Gib jede Zeile der Datensätze unverändert an, die die Zeichenfolge "관리되는" enthält.

Quelltexte formatierter Dokumente
######

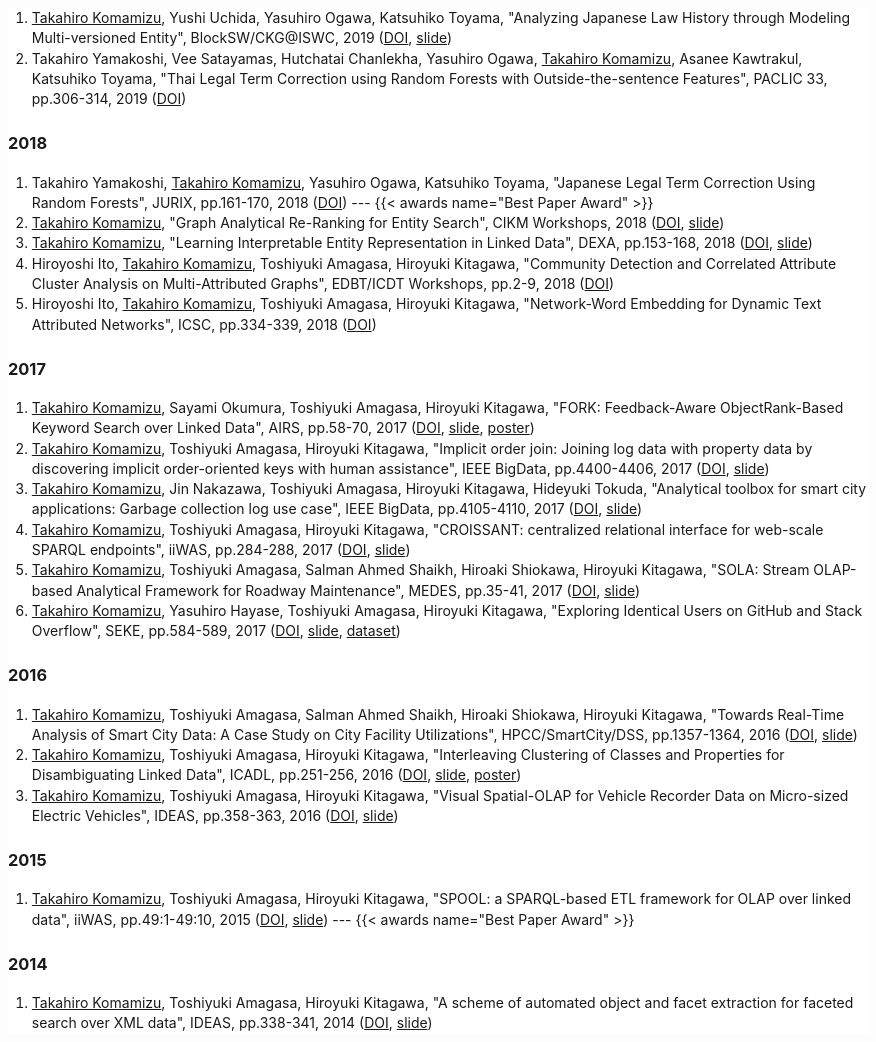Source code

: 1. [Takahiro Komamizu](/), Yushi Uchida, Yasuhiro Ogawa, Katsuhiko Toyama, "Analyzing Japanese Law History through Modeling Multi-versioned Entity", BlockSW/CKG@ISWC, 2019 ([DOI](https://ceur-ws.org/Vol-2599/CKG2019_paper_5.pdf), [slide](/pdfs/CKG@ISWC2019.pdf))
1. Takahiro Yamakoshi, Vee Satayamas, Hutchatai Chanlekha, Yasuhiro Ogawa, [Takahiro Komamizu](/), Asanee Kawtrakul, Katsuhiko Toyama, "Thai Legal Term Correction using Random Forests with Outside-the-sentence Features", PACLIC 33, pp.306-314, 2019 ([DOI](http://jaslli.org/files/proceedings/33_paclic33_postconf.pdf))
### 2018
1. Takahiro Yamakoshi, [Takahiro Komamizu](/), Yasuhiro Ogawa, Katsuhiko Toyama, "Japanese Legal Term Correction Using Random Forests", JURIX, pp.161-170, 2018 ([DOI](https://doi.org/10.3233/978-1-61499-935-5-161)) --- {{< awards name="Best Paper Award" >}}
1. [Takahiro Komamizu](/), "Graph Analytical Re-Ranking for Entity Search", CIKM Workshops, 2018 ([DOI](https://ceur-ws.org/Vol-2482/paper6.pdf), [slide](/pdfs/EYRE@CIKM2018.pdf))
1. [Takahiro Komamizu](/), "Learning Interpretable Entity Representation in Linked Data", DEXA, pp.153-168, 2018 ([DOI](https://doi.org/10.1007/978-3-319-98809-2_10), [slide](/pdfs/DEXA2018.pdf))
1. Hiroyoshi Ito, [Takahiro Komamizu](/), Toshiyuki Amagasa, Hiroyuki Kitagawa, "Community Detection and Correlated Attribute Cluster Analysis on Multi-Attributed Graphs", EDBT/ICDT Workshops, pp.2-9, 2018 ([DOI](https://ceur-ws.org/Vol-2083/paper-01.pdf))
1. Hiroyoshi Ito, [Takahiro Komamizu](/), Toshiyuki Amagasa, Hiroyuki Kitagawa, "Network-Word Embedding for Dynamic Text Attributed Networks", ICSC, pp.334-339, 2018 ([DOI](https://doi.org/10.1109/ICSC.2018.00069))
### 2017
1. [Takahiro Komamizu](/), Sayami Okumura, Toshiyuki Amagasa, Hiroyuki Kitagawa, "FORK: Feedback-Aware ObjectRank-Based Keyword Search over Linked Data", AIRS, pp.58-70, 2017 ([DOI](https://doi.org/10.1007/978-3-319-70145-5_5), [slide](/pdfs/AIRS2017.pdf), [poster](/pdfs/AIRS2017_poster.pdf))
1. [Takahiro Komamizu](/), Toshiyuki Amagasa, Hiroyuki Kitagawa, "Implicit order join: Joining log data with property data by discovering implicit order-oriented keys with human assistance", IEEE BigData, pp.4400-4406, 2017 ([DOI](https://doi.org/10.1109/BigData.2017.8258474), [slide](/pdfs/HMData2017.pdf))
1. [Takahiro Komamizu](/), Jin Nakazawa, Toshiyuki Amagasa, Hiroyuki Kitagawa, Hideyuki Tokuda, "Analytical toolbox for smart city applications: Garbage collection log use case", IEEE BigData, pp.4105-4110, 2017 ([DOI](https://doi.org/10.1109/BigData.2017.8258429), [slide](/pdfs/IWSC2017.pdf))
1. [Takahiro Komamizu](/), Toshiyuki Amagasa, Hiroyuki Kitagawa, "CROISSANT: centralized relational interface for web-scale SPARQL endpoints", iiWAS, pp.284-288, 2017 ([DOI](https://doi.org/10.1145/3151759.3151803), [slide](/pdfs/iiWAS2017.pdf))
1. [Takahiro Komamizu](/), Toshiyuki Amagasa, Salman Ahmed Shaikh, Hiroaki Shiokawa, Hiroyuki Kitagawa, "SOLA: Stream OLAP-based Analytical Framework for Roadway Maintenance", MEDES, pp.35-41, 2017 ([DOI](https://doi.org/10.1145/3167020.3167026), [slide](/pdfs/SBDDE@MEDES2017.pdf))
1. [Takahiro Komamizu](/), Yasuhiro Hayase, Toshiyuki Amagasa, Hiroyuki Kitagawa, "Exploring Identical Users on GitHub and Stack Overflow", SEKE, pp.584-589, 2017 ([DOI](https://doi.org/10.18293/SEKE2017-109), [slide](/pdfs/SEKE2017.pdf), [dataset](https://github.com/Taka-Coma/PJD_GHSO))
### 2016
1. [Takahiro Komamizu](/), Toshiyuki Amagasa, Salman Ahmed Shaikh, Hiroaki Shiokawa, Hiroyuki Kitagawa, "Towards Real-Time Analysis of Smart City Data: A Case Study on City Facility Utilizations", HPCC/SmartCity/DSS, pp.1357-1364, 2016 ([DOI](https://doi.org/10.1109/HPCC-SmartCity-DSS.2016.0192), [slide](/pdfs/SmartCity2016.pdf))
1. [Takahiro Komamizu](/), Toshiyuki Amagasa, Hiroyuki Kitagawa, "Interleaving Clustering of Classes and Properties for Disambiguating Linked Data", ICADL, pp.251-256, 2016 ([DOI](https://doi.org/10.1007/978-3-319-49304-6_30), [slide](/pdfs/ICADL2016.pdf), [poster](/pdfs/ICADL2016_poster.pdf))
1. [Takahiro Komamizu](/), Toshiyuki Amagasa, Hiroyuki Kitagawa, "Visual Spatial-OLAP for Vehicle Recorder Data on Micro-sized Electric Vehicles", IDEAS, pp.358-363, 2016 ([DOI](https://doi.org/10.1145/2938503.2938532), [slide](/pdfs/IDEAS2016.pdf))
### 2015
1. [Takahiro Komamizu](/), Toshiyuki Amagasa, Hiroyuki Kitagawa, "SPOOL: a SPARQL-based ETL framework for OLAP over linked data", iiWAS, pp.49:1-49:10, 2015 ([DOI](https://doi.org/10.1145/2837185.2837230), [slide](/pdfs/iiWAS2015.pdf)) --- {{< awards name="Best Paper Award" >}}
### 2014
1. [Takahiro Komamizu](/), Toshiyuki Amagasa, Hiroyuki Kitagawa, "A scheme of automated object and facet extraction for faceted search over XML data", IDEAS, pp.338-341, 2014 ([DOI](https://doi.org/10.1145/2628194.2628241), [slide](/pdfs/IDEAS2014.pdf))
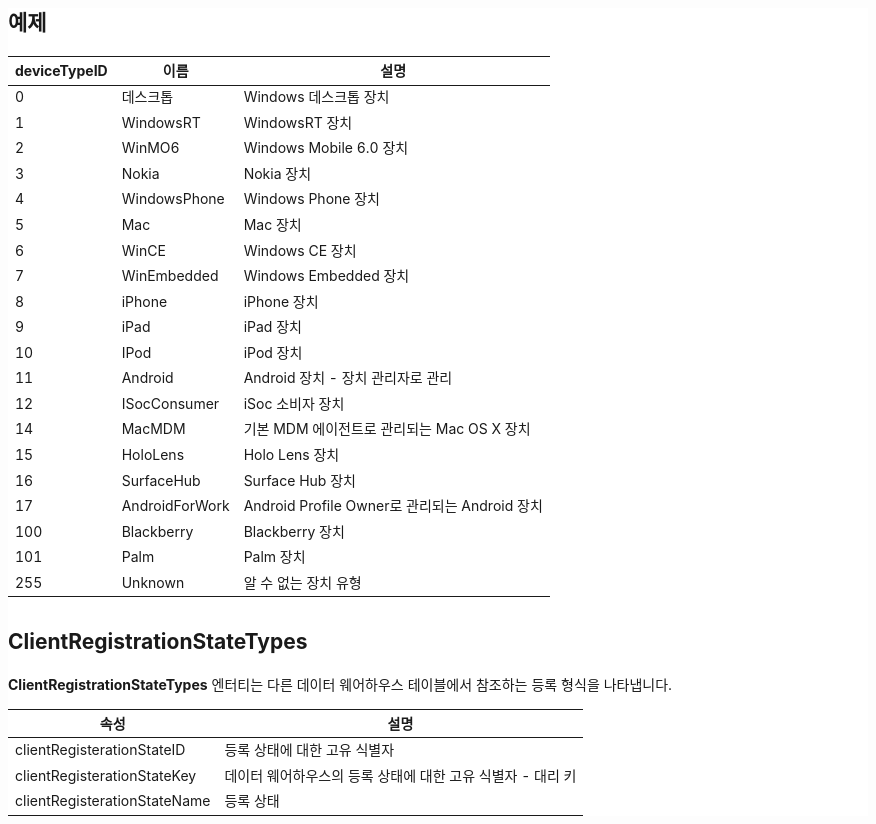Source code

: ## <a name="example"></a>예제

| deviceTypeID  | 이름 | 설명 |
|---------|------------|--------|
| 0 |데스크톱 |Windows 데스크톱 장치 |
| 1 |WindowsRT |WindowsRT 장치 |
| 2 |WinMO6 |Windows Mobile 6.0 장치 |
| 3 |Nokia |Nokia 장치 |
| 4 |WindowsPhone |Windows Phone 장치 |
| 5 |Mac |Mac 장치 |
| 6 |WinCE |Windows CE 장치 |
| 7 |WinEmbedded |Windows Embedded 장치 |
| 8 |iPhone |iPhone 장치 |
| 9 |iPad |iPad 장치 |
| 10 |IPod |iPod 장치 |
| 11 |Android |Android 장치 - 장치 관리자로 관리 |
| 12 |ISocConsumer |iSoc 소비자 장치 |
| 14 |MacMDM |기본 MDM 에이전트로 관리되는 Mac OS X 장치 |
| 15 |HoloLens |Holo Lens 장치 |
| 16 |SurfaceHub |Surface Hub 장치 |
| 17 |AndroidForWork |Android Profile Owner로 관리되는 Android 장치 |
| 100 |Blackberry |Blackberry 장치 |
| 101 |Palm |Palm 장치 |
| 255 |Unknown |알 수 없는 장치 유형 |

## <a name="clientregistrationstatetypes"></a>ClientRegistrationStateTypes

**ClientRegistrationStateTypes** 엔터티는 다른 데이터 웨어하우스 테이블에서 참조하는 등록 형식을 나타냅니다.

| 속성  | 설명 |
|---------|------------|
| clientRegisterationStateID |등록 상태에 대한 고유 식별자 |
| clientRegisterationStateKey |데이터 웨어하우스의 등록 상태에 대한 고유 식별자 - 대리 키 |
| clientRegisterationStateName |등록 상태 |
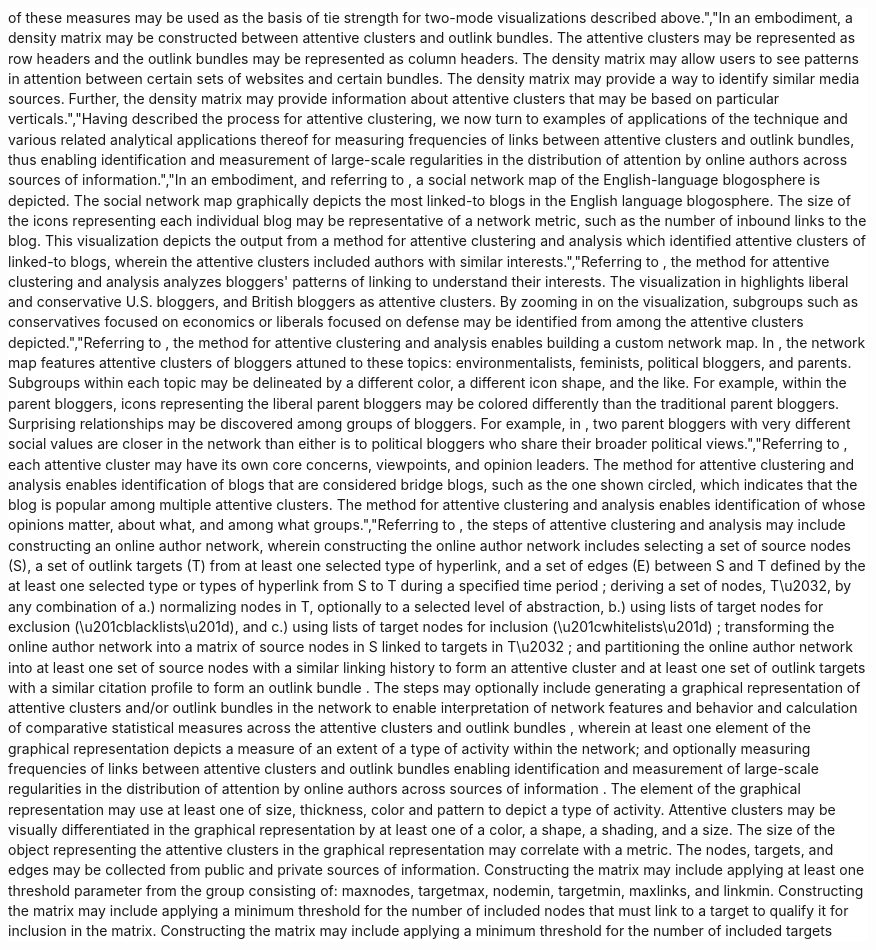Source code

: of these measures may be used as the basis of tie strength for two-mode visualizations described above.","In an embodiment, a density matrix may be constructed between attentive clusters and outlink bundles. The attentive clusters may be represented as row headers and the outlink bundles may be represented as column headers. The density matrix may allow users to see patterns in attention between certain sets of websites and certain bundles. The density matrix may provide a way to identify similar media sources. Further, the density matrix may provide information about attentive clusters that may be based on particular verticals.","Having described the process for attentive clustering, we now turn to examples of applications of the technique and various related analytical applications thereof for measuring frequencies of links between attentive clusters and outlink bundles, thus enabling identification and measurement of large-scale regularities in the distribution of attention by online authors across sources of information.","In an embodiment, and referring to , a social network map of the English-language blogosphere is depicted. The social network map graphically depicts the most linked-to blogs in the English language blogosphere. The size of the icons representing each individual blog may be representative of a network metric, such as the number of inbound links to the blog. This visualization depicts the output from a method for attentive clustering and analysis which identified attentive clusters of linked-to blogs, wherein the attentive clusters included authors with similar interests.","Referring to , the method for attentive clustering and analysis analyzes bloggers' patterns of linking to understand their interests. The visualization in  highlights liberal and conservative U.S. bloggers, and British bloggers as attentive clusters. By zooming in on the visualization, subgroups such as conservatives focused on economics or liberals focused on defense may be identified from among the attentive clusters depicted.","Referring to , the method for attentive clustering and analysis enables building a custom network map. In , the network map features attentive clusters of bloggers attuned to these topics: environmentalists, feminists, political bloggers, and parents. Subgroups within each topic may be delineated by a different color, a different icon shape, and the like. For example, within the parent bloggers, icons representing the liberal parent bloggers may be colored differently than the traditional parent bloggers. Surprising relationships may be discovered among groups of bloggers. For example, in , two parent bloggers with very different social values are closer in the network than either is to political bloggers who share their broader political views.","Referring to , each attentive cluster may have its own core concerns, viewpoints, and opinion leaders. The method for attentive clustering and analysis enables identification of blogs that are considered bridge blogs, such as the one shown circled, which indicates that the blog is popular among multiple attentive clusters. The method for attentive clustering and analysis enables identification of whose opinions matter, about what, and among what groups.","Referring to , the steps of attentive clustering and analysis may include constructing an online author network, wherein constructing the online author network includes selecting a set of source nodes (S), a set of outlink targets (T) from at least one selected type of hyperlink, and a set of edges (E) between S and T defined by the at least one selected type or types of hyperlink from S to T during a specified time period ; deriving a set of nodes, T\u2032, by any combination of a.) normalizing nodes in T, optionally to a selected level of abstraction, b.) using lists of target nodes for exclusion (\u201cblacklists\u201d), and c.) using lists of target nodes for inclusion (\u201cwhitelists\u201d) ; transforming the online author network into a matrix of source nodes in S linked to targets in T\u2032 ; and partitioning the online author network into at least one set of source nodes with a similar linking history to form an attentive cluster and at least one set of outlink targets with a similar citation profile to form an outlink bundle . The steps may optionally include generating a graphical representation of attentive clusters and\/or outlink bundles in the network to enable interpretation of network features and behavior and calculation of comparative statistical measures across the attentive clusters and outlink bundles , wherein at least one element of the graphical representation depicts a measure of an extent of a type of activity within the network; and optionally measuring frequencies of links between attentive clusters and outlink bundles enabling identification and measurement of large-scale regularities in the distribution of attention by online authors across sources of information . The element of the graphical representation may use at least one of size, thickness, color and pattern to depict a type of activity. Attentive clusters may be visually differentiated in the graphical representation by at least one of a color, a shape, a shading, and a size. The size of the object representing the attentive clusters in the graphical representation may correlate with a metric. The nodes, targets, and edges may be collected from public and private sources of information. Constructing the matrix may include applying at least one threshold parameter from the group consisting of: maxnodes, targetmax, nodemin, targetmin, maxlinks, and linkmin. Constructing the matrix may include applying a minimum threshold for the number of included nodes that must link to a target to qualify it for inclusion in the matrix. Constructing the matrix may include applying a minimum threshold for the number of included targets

######

» Ergebnis der Aufgabe:
| 14 |MacMDM |기본 MDM 에이전트로 관리되는 Mac OS X 장치 |
| 17 |AndroidForWork |Android Profile Owner로 관리되는 Android 장치 |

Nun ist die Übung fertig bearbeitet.